Data items
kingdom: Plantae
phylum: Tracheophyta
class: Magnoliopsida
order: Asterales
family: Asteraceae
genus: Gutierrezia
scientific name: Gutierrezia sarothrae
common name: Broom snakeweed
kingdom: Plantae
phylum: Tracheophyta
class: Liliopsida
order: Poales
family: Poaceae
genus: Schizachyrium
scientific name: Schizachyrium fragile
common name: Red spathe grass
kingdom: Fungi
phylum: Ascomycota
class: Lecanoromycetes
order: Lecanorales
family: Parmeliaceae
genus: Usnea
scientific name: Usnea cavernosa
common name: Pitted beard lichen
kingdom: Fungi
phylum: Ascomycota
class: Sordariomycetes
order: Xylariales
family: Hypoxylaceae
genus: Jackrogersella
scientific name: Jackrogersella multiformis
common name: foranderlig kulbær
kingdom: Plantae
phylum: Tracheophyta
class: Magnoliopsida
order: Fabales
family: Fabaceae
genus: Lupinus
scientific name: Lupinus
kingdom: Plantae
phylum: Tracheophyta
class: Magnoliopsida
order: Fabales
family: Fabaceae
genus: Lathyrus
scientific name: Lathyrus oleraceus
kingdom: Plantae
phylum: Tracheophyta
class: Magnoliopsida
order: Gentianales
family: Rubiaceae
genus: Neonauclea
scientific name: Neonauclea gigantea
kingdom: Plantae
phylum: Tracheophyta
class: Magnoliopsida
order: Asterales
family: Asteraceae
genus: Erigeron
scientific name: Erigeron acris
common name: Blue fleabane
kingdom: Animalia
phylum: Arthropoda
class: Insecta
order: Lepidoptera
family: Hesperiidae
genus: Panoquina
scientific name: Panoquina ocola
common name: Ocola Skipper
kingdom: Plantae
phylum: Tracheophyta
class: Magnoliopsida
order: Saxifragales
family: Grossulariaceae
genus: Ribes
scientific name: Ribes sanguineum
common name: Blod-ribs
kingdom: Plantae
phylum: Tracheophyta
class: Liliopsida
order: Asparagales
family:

▸ **WHAT THE TASK REQUIRES**
Print the stretch of the material from the line containing "family: Poaceae" through the end of the material, both ends included, with every line identical to the original.

▸ **WORKED SOLUTION**
family: Poaceae
genus: Schizachyrium
scientific name: Schizachyrium fragile
common name: Red spathe grass
kingdom: Fungi
phylum: Ascomycota
class: Lecanoromycetes
order: Lecanorales
family: Parmeliaceae
genus: Usnea
scientific name: Usnea cavernosa
common name: Pitted beard lichen
kingdom: Fungi
phylum: Ascomycota
class: Sordariomycetes
order: Xylariales
family: Hypoxylaceae
genus: Jackrogersella
scientific name: Jackrogersella multiformis
common name: foranderlig kulbær
kingdom: Plantae
phylum: Tracheophyta
class: Magnoliopsida
order: Fabales
family: Fabaceae
genus: Lupinus
scientific name: Lupinus
kingdom: Plantae
phylum: Tracheophyta
class: Magnoliopsida
order: Fabales
family: Fabaceae
genus: Lathyrus
scientific name: Lathyrus oleraceus
kingdom: Plantae
phylum: Tracheophyta
class: Magnoliopsida
order: Gentianales
family: Rubiaceae
genus: Neonauclea
scientific name: Neonauclea gigantea
kingdom: Plantae
phylum: Tracheophyta
class: Magnoliopsida
order: Asterales
family: Asteraceae
genus: Erigeron
scientific name: Erigeron acris
common name: Blue fleabane
kingdom: Animalia
phylum: Arthropoda
class: Insecta
order: Lepidoptera
family: Hesperiidae
genus: Panoquina
scientific name: Panoquina ocola
common name: Ocola Skipper
kingdom: Plantae
phylum: Tracheophyta
class: Magnoliopsida
order: Saxifragales
family: Grossulariaceae
genus: Ribes
scientific name: Ribes sanguineum
common name: Blod-ribs
kingdom: Plantae
phylum: Tracheophyta
class: Liliopsida
order: Asparagales
family:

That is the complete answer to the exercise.